# Old Gentleman's Jacket



## elkfromabove (Apr 20, 2008)

Yesterday we went down to St George (from Enoch) to see if we could find a Gypsy attachment for my wife's Cricut because that's what she wanted as an anniversary present. (Our 47th anniversary was on the 14th.) Well, I wanted/needed a new winter jacket to replace the one I've had for 10 or 12 years 'cause it's getting pretty worn. But I know by now that _our_ anniversary is _her_ anniversary so I just wanted to stop at the local Deseret Industries store to find a used jacket. And I did! It was obviously a wealthy old gentleman's denim jacket with a sheep's wool lining, and it was only $6.00. But my wife wouldn't let me buy it because she doesn't like buying clothes worn by strangers 'cause she says you never know who wore it and you never know where it's been.

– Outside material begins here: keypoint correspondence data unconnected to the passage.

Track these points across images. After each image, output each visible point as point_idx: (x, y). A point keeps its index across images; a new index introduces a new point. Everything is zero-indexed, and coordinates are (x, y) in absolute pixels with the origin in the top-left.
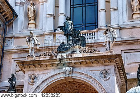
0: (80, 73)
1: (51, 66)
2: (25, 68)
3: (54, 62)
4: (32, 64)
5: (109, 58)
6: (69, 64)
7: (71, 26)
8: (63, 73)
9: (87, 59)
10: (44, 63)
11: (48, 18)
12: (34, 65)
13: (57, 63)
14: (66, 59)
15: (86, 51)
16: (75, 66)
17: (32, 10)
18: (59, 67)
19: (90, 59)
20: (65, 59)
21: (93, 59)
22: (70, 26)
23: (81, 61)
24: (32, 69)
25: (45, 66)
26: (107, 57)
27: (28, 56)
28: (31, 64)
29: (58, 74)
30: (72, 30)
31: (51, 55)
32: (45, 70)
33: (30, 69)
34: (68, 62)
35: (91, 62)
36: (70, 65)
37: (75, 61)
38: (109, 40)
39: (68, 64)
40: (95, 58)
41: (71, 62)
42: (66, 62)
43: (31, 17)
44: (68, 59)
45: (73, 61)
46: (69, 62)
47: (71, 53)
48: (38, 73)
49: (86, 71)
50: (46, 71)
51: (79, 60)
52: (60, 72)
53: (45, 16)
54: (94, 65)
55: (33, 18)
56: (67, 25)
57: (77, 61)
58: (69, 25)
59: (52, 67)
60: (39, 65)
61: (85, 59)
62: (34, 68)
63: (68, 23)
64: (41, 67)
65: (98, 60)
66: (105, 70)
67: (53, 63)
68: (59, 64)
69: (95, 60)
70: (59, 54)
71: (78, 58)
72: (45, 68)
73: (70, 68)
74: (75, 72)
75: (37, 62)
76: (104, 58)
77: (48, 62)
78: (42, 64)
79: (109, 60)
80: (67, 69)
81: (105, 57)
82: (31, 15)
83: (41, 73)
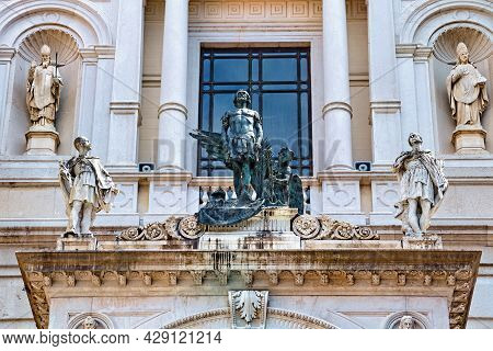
0: (298, 318)
1: (174, 281)
2: (53, 282)
3: (190, 263)
4: (90, 268)
5: (427, 265)
6: (254, 276)
7: (255, 127)
8: (224, 313)
9: (336, 261)
10: (146, 268)
11: (116, 117)
12: (97, 274)
13: (202, 268)
14: (245, 256)
15: (323, 234)
16: (279, 288)
17: (47, 81)
18: (208, 287)
19: (349, 262)
20: (239, 256)
21: (362, 262)
22: (251, 127)
23: (307, 267)
24: (86, 289)
25: (147, 278)
26: (420, 257)
27: (66, 236)
28: (85, 268)
29: (205, 316)
30: (259, 143)
31: (170, 238)
32: (144, 296)
33: (76, 289)
34: (250, 267)
35: (350, 277)
36: (257, 285)
37: (282, 267)
38: (419, 194)
39: (248, 279)
40: (368, 257)
41: (262, 268)
42: (243, 268)
43: (39, 110)
44: (251, 257)
45: (274, 267)
46: (253, 267)
47: (259, 236)
48: (112, 309)
49: (325, 314)
50: (150, 304)
51: (299, 261)
52: (213, 310)
53: (101, 106)
54: (360, 288)
55: (48, 113)
56: (242, 124)
57: (292, 267)
58: (249, 123)
59: (178, 288)
60: (120, 273)
61: (324, 261)
62: (95, 286)
63: (243, 114)
64: (127, 281)
65: (382, 268)
66: (407, 314)
67: (184, 268)
68: (209, 277)
69: (367, 266)
70: (205, 237)
71: (297, 256)
72: (143, 290)
73: (259, 293)
74: (279, 314)
75: (112, 258)
76: (407, 263)
77: (164, 261)
78: (137, 269)
79: (428, 272)
80: (246, 296)
81: (411, 258)
82: (43, 99)
83: (127, 309)
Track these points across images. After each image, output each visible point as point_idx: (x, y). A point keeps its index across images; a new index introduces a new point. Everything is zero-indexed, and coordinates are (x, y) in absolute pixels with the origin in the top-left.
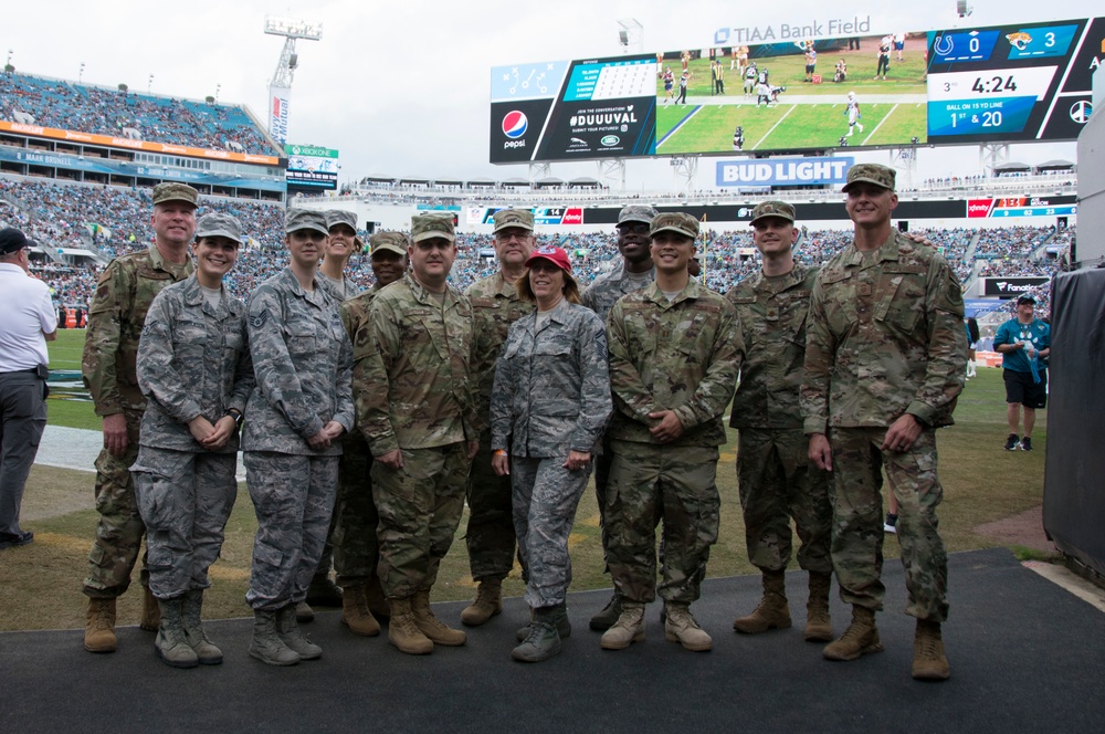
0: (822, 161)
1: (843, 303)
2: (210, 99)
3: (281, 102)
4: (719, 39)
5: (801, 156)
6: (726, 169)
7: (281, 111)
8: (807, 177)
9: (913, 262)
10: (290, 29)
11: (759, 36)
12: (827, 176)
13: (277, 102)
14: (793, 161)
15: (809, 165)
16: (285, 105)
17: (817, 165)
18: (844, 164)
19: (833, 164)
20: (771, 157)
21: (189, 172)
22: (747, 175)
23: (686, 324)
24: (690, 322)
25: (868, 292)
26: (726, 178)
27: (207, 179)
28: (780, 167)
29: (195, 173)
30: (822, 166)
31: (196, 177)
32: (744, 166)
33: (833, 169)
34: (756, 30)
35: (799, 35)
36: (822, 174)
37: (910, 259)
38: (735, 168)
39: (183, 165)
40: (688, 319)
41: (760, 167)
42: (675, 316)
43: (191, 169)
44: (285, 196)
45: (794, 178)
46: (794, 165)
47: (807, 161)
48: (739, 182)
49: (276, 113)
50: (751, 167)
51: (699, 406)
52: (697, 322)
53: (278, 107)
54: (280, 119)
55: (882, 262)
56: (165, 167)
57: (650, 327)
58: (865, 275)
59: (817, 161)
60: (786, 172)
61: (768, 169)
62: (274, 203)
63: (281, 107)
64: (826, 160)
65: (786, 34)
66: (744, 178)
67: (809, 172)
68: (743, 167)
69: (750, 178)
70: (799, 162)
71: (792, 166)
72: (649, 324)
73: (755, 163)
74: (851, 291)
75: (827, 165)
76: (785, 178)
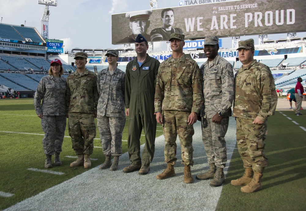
1: (168, 73)
2: (22, 25)
3: (46, 26)
4: (180, 4)
9: (189, 63)
10: (46, 2)
11: (192, 3)
13: (44, 26)
16: (47, 27)
20: (197, 40)
21: (12, 48)
22: (189, 46)
23: (85, 81)
24: (86, 80)
25: (175, 70)
27: (19, 50)
28: (199, 43)
29: (14, 48)
31: (15, 49)
32: (189, 43)
34: (191, 1)
35: (204, 3)
37: (188, 62)
39: (10, 45)
40: (85, 79)
41: (193, 43)
42: (82, 78)
43: (13, 47)
44: (46, 55)
49: (44, 29)
50: (191, 43)
52: (88, 80)
53: (45, 27)
54: (46, 31)
55: (180, 62)
56: (4, 46)
57: (74, 82)
58: (174, 65)
60: (201, 44)
61: (196, 43)
62: (42, 57)
63: (46, 28)
65: (200, 2)
66: (189, 47)
72: (74, 81)
73: (192, 42)
74: (170, 70)
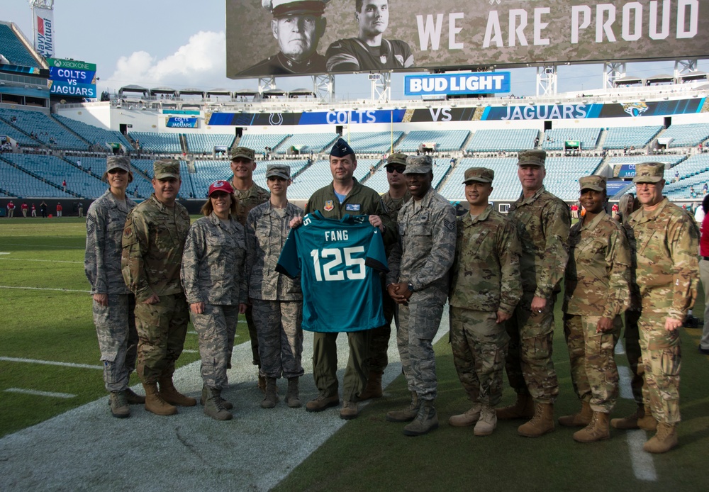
0: (486, 75)
3: (45, 21)
5: (470, 72)
6: (412, 81)
7: (45, 30)
8: (474, 88)
12: (489, 87)
13: (40, 21)
14: (463, 75)
15: (476, 78)
16: (49, 24)
17: (482, 78)
18: (502, 77)
19: (495, 77)
20: (447, 73)
22: (428, 87)
24: (479, 235)
26: (412, 89)
28: (453, 80)
30: (486, 80)
33: (494, 82)
36: (486, 86)
38: (418, 81)
41: (438, 80)
44: (48, 102)
45: (464, 89)
46: (464, 78)
47: (474, 75)
48: (422, 92)
49: (41, 30)
50: (431, 80)
51: (510, 299)
52: (483, 234)
54: (45, 36)
59: (482, 75)
60: (458, 84)
61: (444, 81)
62: (39, 108)
63: (45, 27)
64: (489, 74)
66: (426, 89)
67: (476, 84)
68: (425, 80)
69: (430, 89)
70: (467, 76)
71: (462, 79)
73: (434, 77)
75: (489, 78)
76: (457, 89)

When I told her it was obviously a wealthy older Southern Utah gentleman's jacket, she wanted to know how I knew, so I showed her the two things I found in the pockets. One of them was obviously an opened foil mint packet with a horse image on it, from one of the fancy restaurants down there, though neither of us had ever heard of *Trojan* mints. And the other was a complimentary bottle labeled *warming lotion*. You know, the kind they probably give you to soften your fingers after dipping them in the fancy finger bowl after the meal.

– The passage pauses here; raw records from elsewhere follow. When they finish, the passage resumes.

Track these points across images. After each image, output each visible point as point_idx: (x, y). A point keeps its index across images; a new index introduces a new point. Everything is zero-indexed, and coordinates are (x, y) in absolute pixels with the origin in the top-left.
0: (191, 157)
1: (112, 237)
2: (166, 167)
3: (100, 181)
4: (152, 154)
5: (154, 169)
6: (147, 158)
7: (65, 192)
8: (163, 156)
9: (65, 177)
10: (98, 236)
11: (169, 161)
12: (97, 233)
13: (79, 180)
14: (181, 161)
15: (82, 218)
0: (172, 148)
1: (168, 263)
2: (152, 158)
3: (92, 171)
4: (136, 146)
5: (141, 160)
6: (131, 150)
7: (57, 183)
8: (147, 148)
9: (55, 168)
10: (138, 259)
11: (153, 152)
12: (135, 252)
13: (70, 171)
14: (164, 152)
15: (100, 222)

Well, the jacket was a perfect match for a 70 year old man who now gets colder during the winter and likes to stay indoors more. I reminded her that we were in the D.I. in St. George and a lot of those folks down there are retired LDS leaders and this jacket probably belonged to one of them, but she still wouldn't let me buy it. Even after 47 years, I still don't understand that woman!


----------



## Huge29 (Sep 17, 2007)

Nice!


----------



## Briar Patch (Feb 1, 2010)

On a positive note - at least you know how things work after 47 years, if not the why.  :mrgreen:


----------



## Bax* (Dec 14, 2008)

That was a great post Lee! Thanks for sharing!


----------